1. We should consider it a unit test if…
There are two things we want to be true about a thing we call a unit test1:
- It runs fast
- It is geared toward error localization
1.1. It Runs Fast
To consider a test a unit test, it needs to not take very long to run.
Why do we say that?
Speed rationale
The reason we don’t want unit tests to take a long time is because we want to be able to run them often, during development. We want to be able to code a little, run our tests, code a little more, run our tests…. If our tests are too slow, it will break the rhythm and in practice we will just end up not running our tests very often.
Speed guidelines
Ok, so what kind of speed are we looking for?
Unit Test Speed Guidelines | |
---|---|
Ideally a unit test class will run in under… | 0.1 second |
We should aim for a unit test to run in… | < 1 second |
Many of our unit tests may run in… | 1-3 seconds |
Some of our unit tests may take as long as… | ~5 seconds |
If a test tends to take closer to 10 seconds to run, it needs to go in the integration test bucket.
What about a slow first run and quick later runs?
Some tests have to do some setup that may take, say, 15 seconds the first time the test is run in a namespace, but then subsequent runs take less than one second. That is ok, the slow first run is not likely to be a barrier to people running the test often since subsequent runs are fast.
My PC is slow, or I was running a sandbox update, and…
There may be “artificial” conditions that make your test run’s duration approach 10 seconds, when in a more normal situation the test run duration would be much shorter. Use your judgment in these situations, keeping in mind that the main thing is to keep our body of unit tests fast enough to run often.
1.2. It Is Geared Toward Error Localization
To consider a test a unit test, it must also be “geared toward error localization”.
- Error Localization
- When a failing test points you to the errant code that is responsible for the failure.
Why do we want error localization?
One industry guru puts it this way:
As tests get further from what they test, it is harder to determine what a test failure means. Often it takes considerable work to pinpoint the source of a test failure. You have to look at the test inputs, look at the failure, and determine where along the path from inputs to outputs the failure occurred. Yes, we have to do that for unit tests also, but often the work is trivial.2
So even if a test is fast, if the main assertion(s) of the test methods seem to be lost among all the setup and tear-down code, it probably belongs in the integration test bucket.

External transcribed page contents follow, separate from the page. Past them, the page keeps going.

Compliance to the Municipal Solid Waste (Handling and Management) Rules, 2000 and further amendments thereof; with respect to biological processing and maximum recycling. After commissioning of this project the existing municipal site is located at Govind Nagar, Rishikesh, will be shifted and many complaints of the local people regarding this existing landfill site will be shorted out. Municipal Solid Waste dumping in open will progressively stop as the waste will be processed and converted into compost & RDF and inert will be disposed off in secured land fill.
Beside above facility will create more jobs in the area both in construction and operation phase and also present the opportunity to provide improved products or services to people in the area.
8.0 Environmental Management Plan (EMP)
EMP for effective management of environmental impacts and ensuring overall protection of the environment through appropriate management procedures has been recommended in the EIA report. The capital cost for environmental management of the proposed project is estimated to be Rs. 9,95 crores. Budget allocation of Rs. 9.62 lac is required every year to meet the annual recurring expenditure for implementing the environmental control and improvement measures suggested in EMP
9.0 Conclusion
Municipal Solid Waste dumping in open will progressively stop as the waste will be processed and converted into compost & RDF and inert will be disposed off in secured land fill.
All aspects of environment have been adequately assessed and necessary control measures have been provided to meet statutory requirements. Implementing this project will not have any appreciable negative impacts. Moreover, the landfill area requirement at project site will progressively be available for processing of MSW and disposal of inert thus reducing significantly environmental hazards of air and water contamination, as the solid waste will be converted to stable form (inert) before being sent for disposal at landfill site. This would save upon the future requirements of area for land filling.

2. Otherwise It’s an Integration Test…
If your test is too slow to fall within the unit test speed guidelines, or if it is geared more toward broad coverage, then it belongs in the integration test bucket.

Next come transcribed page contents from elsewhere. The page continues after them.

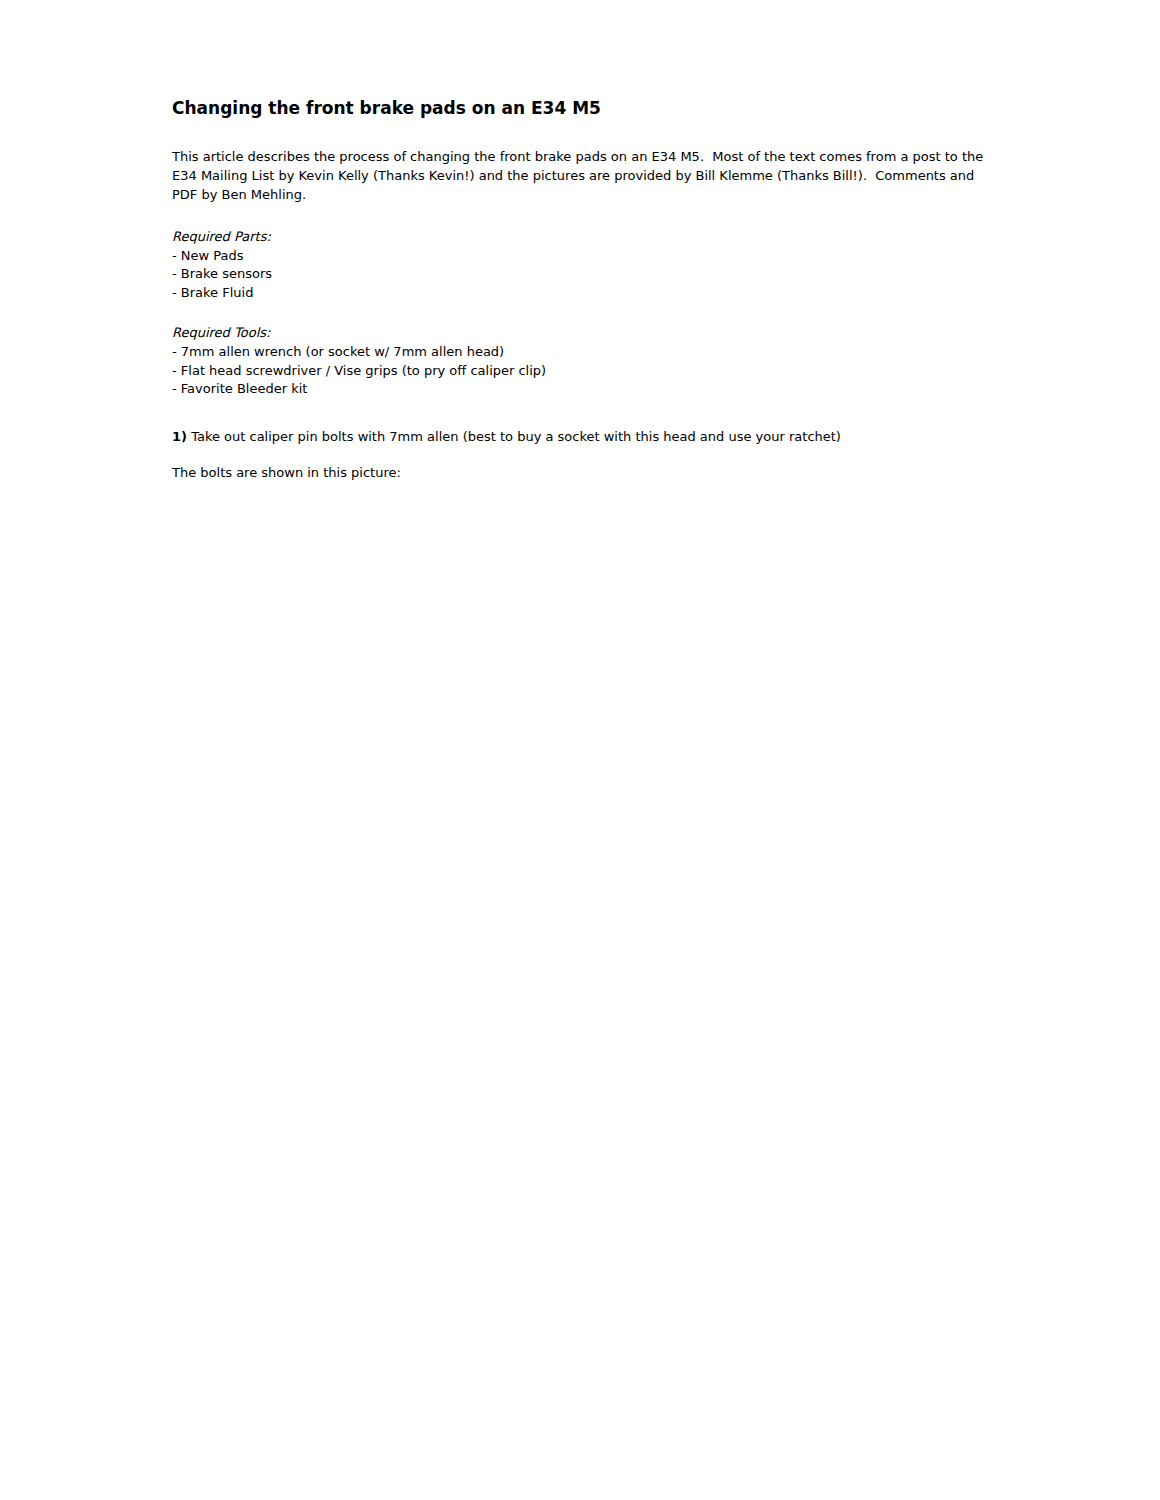Changing the front brake pads on an E34 M5
This article describes the process of changing the front brake pads on an E34 M5. Most of the text comes from a post to the E34 Mailing List by Kevin Kelly (Thanks Kevin!) and the pictures are provided by Bill Klemme (Thanks Bill!). Comments and PDF by Ben Mehling.
Required Parts:
- New Pads
- Brake sensors
- Brake Fluid
Required Tools:
- 7mm allen wrench (or socket w/ 7mm allen head)
- Flat head screwdriver / Vise grips (to pry off caliper clip)
- Favorite Bleeder kit
1) Take out caliper pin bolts with 7mm allen (best to buy a socket with this head and use your ratchet)
The bolts are shown in this picture:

3. …Unless It’s One of These Other Kinds of Tests
Manual test helpers
If your test can’t do everything automatically, but instead performs setup to make it quicker to perform manual testing, it’s a manual test helper, and it belongs in the test.manual
hierarchy.
System integrity tests
If your test tests delivered data rather than code (such as making sure that each delivered field has a table specified or that each delivered R-model relationship is owned by serial number 8500), it is a system integrity test, and it belongs in the test.sysinteg
hierarchy.
4. Other Issues When Writing Tests
TODO: Answer other questions about tests, such as:
- Is it ok to change system settings in a unit test? in an integration test? (yes, but the test should leave them to the way it found them)
- How strict should we be about a test cleaning up records, globals, log messages, etc. it creates? (Clean up whatever you can – accounts with payments on them are a known issue…)
- Sub-issue of the above: should we recommend that tests use transactions to undo complex things like account creation? What level of endorsement would we give: Is it preferred, acceptable where needed, or discouraged?
- Is a test class responsible for making sure two instances of itself don’t run concurrently, if it’s not thread-safe? Or should we assume that only one process at a time will be running tests in a namespace?
Notes
- We’re explaining what we will consider to be a unit test for our purposes, versus what we will consider to be an integration test. We’re not trying to address the question of what really is a unit test versus what really is an integration test. For instance, Michael Feathers says that if it writes to the database it’s not a unit test, but for our purposes if it writes to the database and it’s still fast enough, it can go in the unit test bucket.
- Michael Feathers, in Working Effectively with Legacy Code, p. 12.